SOURCE MATERIAL
══════

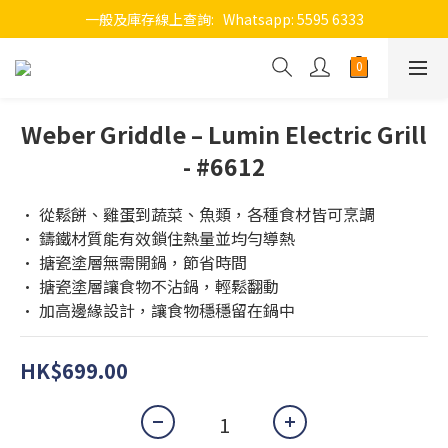
一般及庫存線上查詢:   Whatsapp: 5595 6333
Weber Griddle – Lumin Electric Grill
- #6612
• 從鬆餅、雞蛋到蔬菜、魚類，各種食材皆可烹調
• 鑄鐵材質能有效鎖住熱量並均勻導熱
• 搪瓷塗層無需開鍋，節省時間
• 搪瓷塗層讓食物不沾鍋，輕鬆翻動
• 加高邊緣設計，讓食物穩穩留在鍋中
HK$699.00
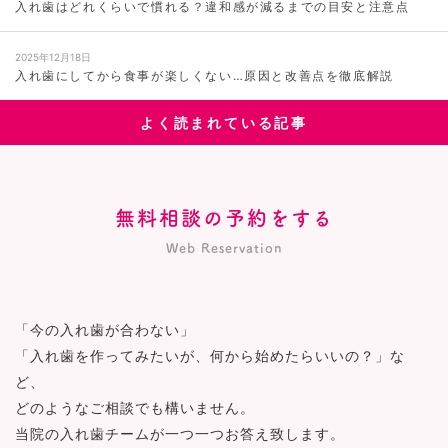
入れ歯はどれくらいで慣れる？違和感が減るまでの目安と注意点
2025年12月18日
入れ歯にしてから食事が楽しくない…原因と改善点を徹底解説
よく読まれている記事
無料相談の予約をする
Web Reservation
「今の入れ歯が合わない」
「入れ歯を作ってみたいが、何から始めたらいいの？」な
ど、
どのようなご相談でも構いません。
当院の入れ歯チームが一つ一つお答え致します。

══════

ACTIVITY
The listing above is to be retyped word for word, with the pictures omitted.

RESPONSE BELOW
一般及庫存線上查詢:   Whatsapp: 5595 6333
Weber Griddle – Lumin Electric Grill
- #6612
• 從鬆餅、雞蛋到蔬菜、魚類，各種食材皆可烹調
• 鑄鐵材質能有效鎖住熱量並均勻導熱
• 搪瓷塗層無需開鍋，節省時間
• 搪瓷塗層讓食物不沾鍋，輕鬆翻動
• 加高邊緣設計，讓食物穩穩留在鍋中
HK$699.00
入れ歯はどれくらいで慣れる？違和感が減るまでの目安と注意点
2025年12月18日
入れ歯にしてから食事が楽しくない…原因と改善点を徹底解説
よく読まれている記事
無料相談の予約をする
Web Reservation
「今の入れ歯が合わない」
「入れ歯を作ってみたいが、何から始めたらいいの？」な
ど、
どのようなご相談でも構いません。
当院の入れ歯チームが一つ一つお答え致します。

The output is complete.